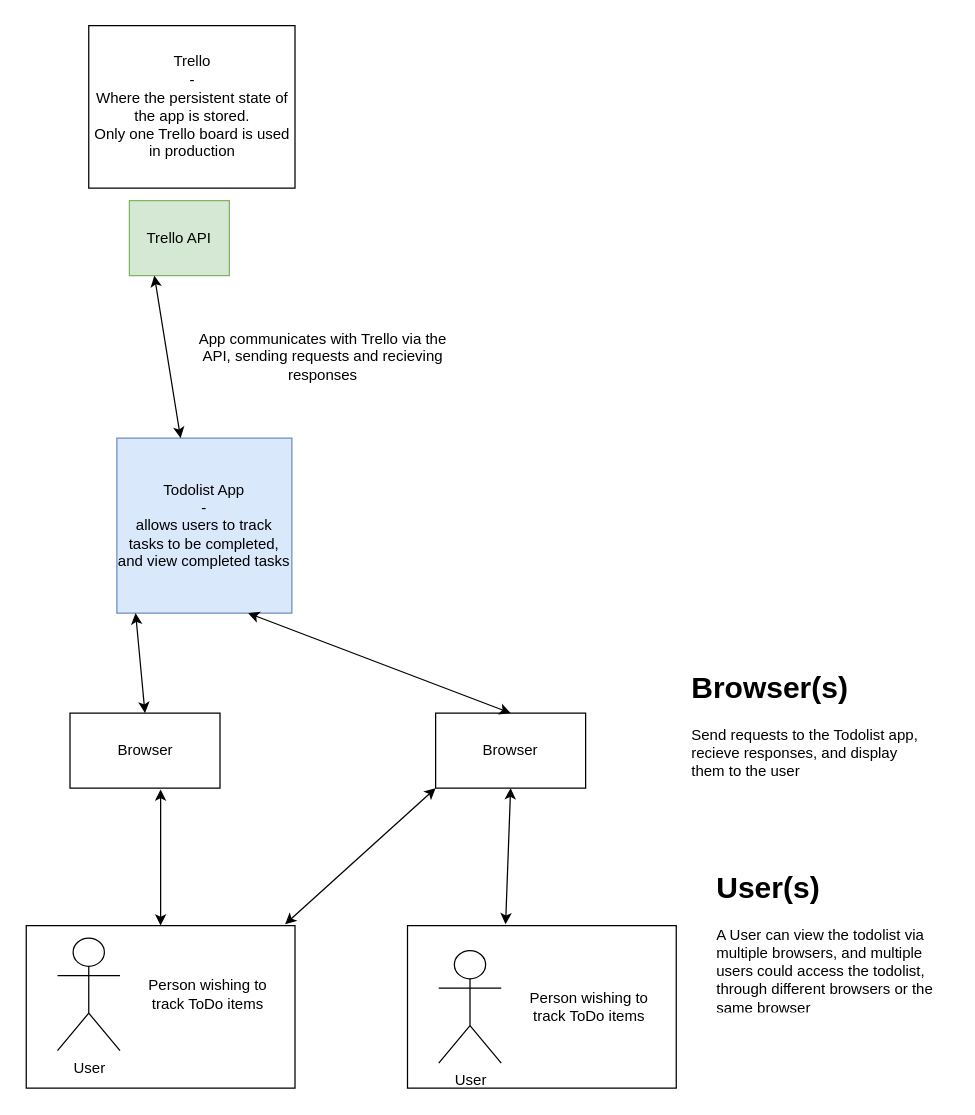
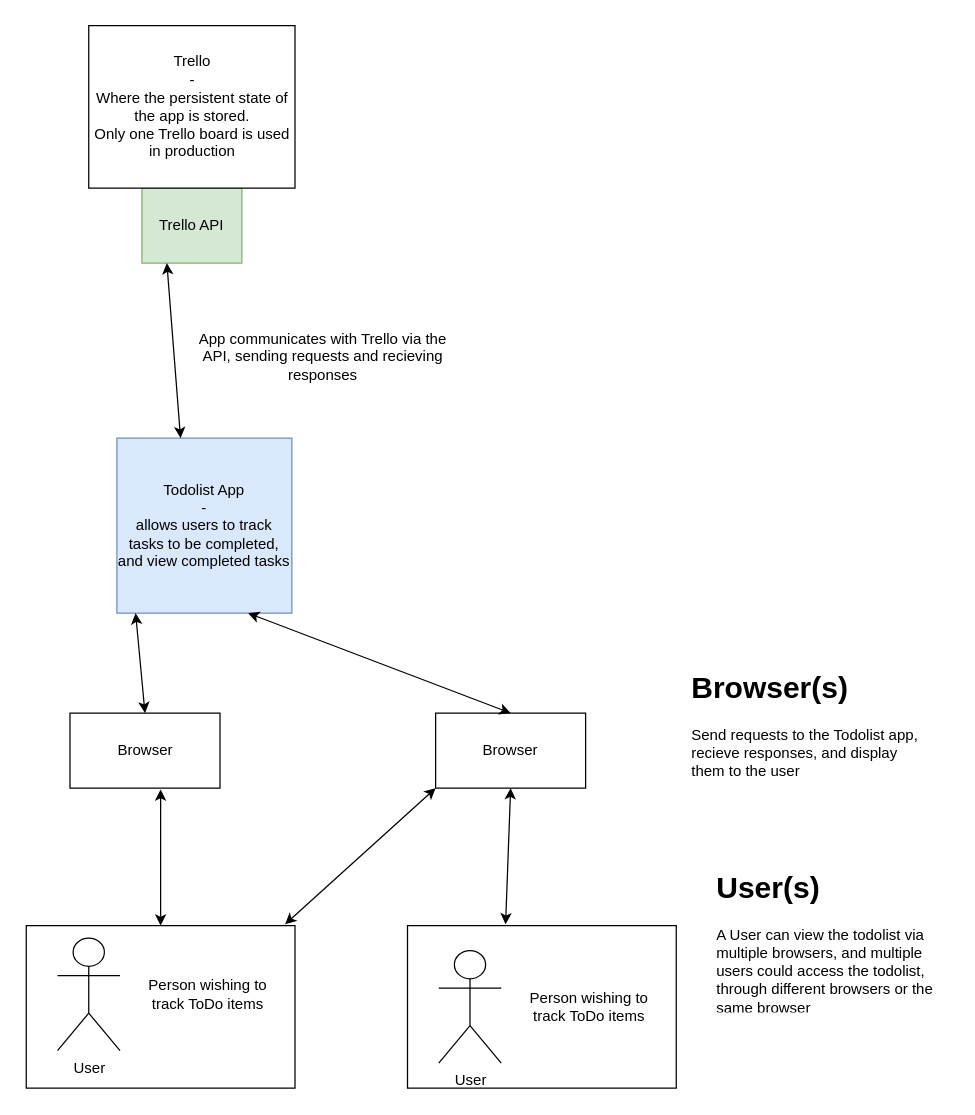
  <mxCell id="0" />
  <mxCell id="1" parent="0" />
- <mxCell id="2" value="Trello API" style="rounded=0;whiteSpace=wrap;html=1;fillColor=#d5e8d4;strokeColor=#82b366;" parent="1" vertex="1"><mxGeometry x="103" y="160" width="80" height="60" as="geometry" /></mxCell>
+ <mxCell id="2" value="Trello API" style="rounded=0;whiteSpace=wrap;html=1;fillColor=#d5e8d4;strokeColor=#82b366;" parent="1" vertex="1"><mxGeometry x="113" y="150" width="80" height="60" as="geometry" /></mxCell>
  <mxCell id="3" value="Todolist App&lt;br&gt;-&lt;br&gt;allows users to track tasks to be completed, and view completed tasks" style="whiteSpace=wrap;html=1;aspect=fixed;fillColor=#dae8fc;strokeColor=#6c8ebf;" parent="1" vertex="1"><mxGeometry x="93" y="350" width="140" height="140" as="geometry" /></mxCell>
  <mxCell id="4" value="User" style="shape=umlActor;verticalLabelPosition=bottom;verticalAlign=top;html=1;outlineConnect=0;" parent="1" vertex="1"><mxGeometry x="45.5" y="750" width="50" height="90" as="geometry" /></mxCell>
  <mxCell id="5" value="Browser" style="rounded=0;whiteSpace=wrap;html=1;" parent="1" vertex="1"><mxGeometry x="348" y="570" width="120" height="60" as="geometry" /></mxCell>
  <mxCell id="6" value="Trello&lt;br&gt;-&lt;br&gt;Where the persistent state of the app is stored.&lt;br&gt;Only one Trello board is used in production" style="rounded=0;whiteSpace=wrap;html=1;labelPadding=25px;perimeterSpacing=6;" parent="1" vertex="1"><mxGeometry x="70.5" y="20" width="165" height="130" as="geometry" /></mxCell>
  <mxCell id="7" value="Person wishing to track ToDo items" style="text;html=1;strokeColor=none;fillColor=none;align=center;verticalAlign=middle;whiteSpace=wrap;rounded=0;" parent="1" vertex="1"><mxGeometry x="105.5" y="750" width="120" height="90" as="geometry" /></mxCell>
  <mxCell id="8" value="" style="rounded=0;whiteSpace=wrap;html=1;fillColor=none;" parent="1" vertex="1"><mxGeometry x="20.5" y="740" width="215" height="130" as="geometry" /></mxCell>
  <mxCell id="9" value="Browser" style="rounded=0;whiteSpace=wrap;html=1;fillColor=none;" parent="1" vertex="1"><mxGeometry x="55.5" y="570" width="120" height="60" as="geometry" /></mxCell>
  <mxCell id="10" value="User" style="shape=umlActor;verticalLabelPosition=bottom;verticalAlign=top;html=1;outlineConnect=0;" parent="1" vertex="1"><mxGeometry x="350.5" y="760" width="50" height="90" as="geometry" /></mxCell>
  <mxCell id="11" value="Person wishing to track ToDo items" style="text;html=1;strokeColor=none;fillColor=none;align=center;verticalAlign=middle;whiteSpace=wrap;rounded=0;" parent="1" vertex="1"><mxGeometry x="410.5" y="760" width="120" height="90" as="geometry" /></mxCell>
  <mxCell id="12" value="" style="rounded=0;whiteSpace=wrap;html=1;fillColor=none;" parent="1" vertex="1"><mxGeometry x="325.5" y="740" width="215" height="130" as="geometry" /></mxCell>
  <mxCell id="13" value="" style="endArrow=classic;startArrow=classic;html=1;entryX=0.107;entryY=1;entryDx=0;entryDy=0;entryPerimeter=0;exitX=0.5;exitY=0;exitDx=0;exitDy=0;" parent="1" source="9" target="3" edge="1"><mxGeometry width="50" height="50" relative="1" as="geometry"><mxPoint x="145.5" y="550" as="sourcePoint" /><mxPoint x="415.5" y="520" as="targetPoint" /></mxGeometry></mxCell>
  <mxCell id="14" value="" style="endArrow=classic;startArrow=classic;html=1;exitX=0.5;exitY=0;exitDx=0;exitDy=0;entryX=0.75;entryY=1;entryDx=0;entryDy=0;" parent="1" source="5" target="3" edge="1"><mxGeometry width="50" height="50" relative="1" as="geometry"><mxPoint x="478" y="570" as="sourcePoint" /><mxPoint x="528" y="520" as="targetPoint" /></mxGeometry></mxCell>
  <mxCell id="15" value="" style="endArrow=classic;startArrow=classic;html=1;entryX=0.25;entryY=1;entryDx=0;entryDy=0;exitX=0.364;exitY=0;exitDx=0;exitDy=0;exitPerimeter=0;" parent="1" source="3" target="2" edge="1"><mxGeometry width="50" height="50" relative="1" as="geometry"><mxPoint x="138" y="270" as="sourcePoint" /><mxPoint x="188" y="220" as="targetPoint" /></mxGeometry></mxCell>
  <mxCell id="16" value="App communicates with Trello via the API, sending requests and recieving responses" style="text;html=1;strokeColor=none;fillColor=none;align=center;verticalAlign=middle;whiteSpace=wrap;rounded=0;" parent="1" vertex="1"><mxGeometry x="153" y="240" width="210" height="90" as="geometry" /></mxCell>
  <mxCell id="17" value="&lt;h1&gt;Browser(s)&lt;/h1&gt;&lt;p&gt;Send requests to the Todolist app, recieve responses, and display them to the user&lt;/p&gt;" style="text;html=1;strokeColor=none;fillColor=none;spacing=5;spacingTop=-20;whiteSpace=wrap;overflow=hidden;rounded=0;" parent="1" vertex="1"><mxGeometry x="548" y="530" width="190" height="120" as="geometry" /></mxCell>
  <mxCell id="18" value="" style="endArrow=classic;startArrow=classic;html=1;exitX=0.5;exitY=0;exitDx=0;exitDy=0;entryX=0.604;entryY=1.017;entryDx=0;entryDy=0;entryPerimeter=0;" parent="1" source="8" target="9" edge="1"><mxGeometry width="50" height="50" relative="1" as="geometry"><mxPoint x="78" y="680" as="sourcePoint" /><mxPoint x="138" y="650" as="targetPoint" /></mxGeometry></mxCell>
  <mxCell id="19" value="" style="endArrow=classic;startArrow=classic;html=1;exitX=0.365;exitY=-0.008;exitDx=0;exitDy=0;exitPerimeter=0;entryX=0.5;entryY=1;entryDx=0;entryDy=0;" parent="1" source="12" target="5" edge="1"><mxGeometry width="50" height="50" relative="1" as="geometry"><mxPoint x="363" y="680" as="sourcePoint" /><mxPoint x="418" y="640" as="targetPoint" /></mxGeometry></mxCell>
  <mxCell id="20" value="" style="endArrow=classic;startArrow=classic;html=1;entryX=0;entryY=1;entryDx=0;entryDy=0;exitX=0.963;exitY=-0.008;exitDx=0;exitDy=0;exitPerimeter=0;" parent="1" source="8" target="5" edge="1"><mxGeometry width="50" height="50" relative="1" as="geometry"><mxPoint x="258" y="670" as="sourcePoint" /><mxPoint x="273" y="640" as="targetPoint" /></mxGeometry></mxCell>
  <mxCell id="21" value="&lt;h1&gt;User(s)&lt;/h1&gt;&lt;p&gt;A User can view the todolist via multiple browsers, and multiple users could access the todolist, through different browsers or the same browser&lt;/p&gt;" style="text;html=1;strokeColor=none;fillColor=none;spacing=5;spacingTop=-20;whiteSpace=wrap;overflow=hidden;rounded=0;" parent="1" vertex="1"><mxGeometry x="568" y="690" width="190" height="120" as="geometry" /></mxCell>
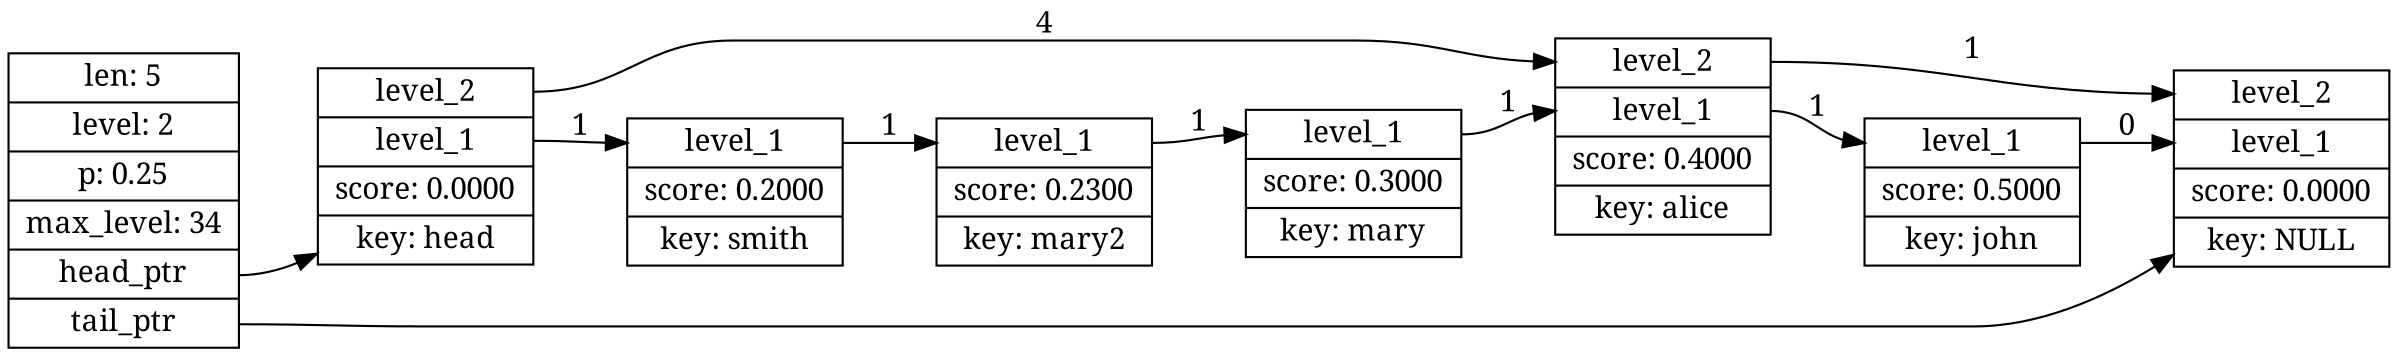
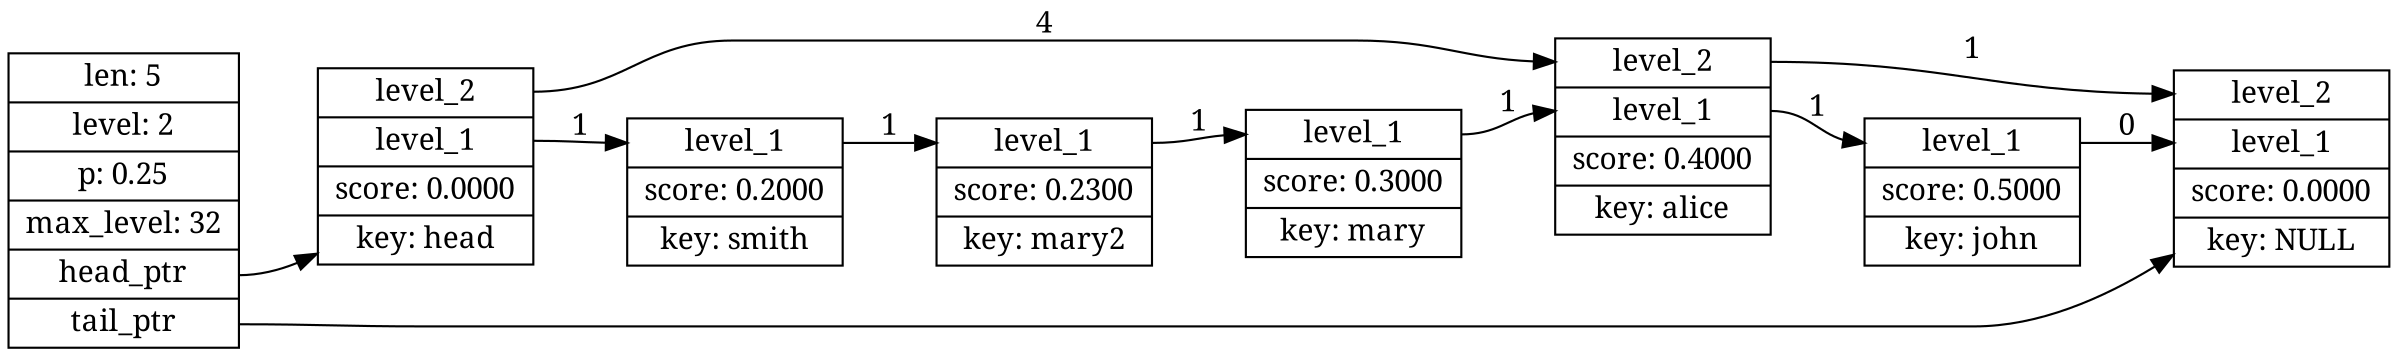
  digraph {
    rankdir=LR
    fontname="Noto Serif"
    node [shape=record fontname="Noto Serif"]
    edge [tailport=1 fontname="Noto Serif" headport=1]
-   n1 [height=.1 label="<length> len: 5 | <level> level: 2 | <p> p: 0.25 | <max_level> max_level: 34 | <head> head_ptr | <tail> tail_ptr"]
+   n1 [height=.1 label="<length> len: 5 | <level> level: 2 | <p> p: 0.25 | <max_level> max_level: 32 | <head> head_ptr | <tail> tail_ptr"]
    n2 [height=.1 label="<2> level_2 |<1> level_1 |score: 0.0000 | key: NULL"]
    n3 [height=.1 label="<2> level_2 |<1> level_1 |score: 0.0000 | key: head"]
    n4 [height=.1 label="<1> level_1 |score: 0.2000 | key: smith"]
    n5 [height=.1 label="<2> level_2 |<1> level_1 |score: 0.4000 | key: alice"]
    n6 [height=.1 label="<1> level_1 |score: 0.2300 | key: mary2"]
    n7 [height=.1 label="<1> level_1 |score: 0.3000 | key: mary"]
    n8 [height=.1 label="<1> level_1 |score: 0.5000 | key: john"]
    n1 -> n2 [tailport=tail headport=""]
    n1 -> n3 [tailport=head headport=""]
    n3 -> n4 [label=1]
    n3 -> n5 [headport=2 label=4 tailport=2]
    n4 -> n6 [label=1]
    n5 -> n2 [headport=2 label=1 tailport=2]
    n5 -> n8 [label=1]
    n6 -> n7 [label=1]
    n7 -> n5 [label=1]
    n8 -> n2 [label=0]
  }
----------
• **Goal**: Gather every line of the records above that contains the word "Person", and copy each such line in full.

• **Answer for the task**:
  <mxCell id="7" value="Person wishing to track ToDo items" style="text;html=1;strokeColor=none;fillColor=none;align=center;verticalAlign=middle;whiteSpace=wrap;rounded=0;" parent="1" vertex="1"><mxGeometry x="105.5" y="750" width="120" height="90" as="geometry" /></mxCell>
  <mxCell id="11" value="Person wishing to track ToDo items" style="text;html=1;strokeColor=none;fillColor=none;align=center;verticalAlign=middle;whiteSpace=wrap;rounded=0;" parent="1" vertex="1"><mxGeometry x="410.5" y="760" width="120" height="90" as="geometry" /></mxCell>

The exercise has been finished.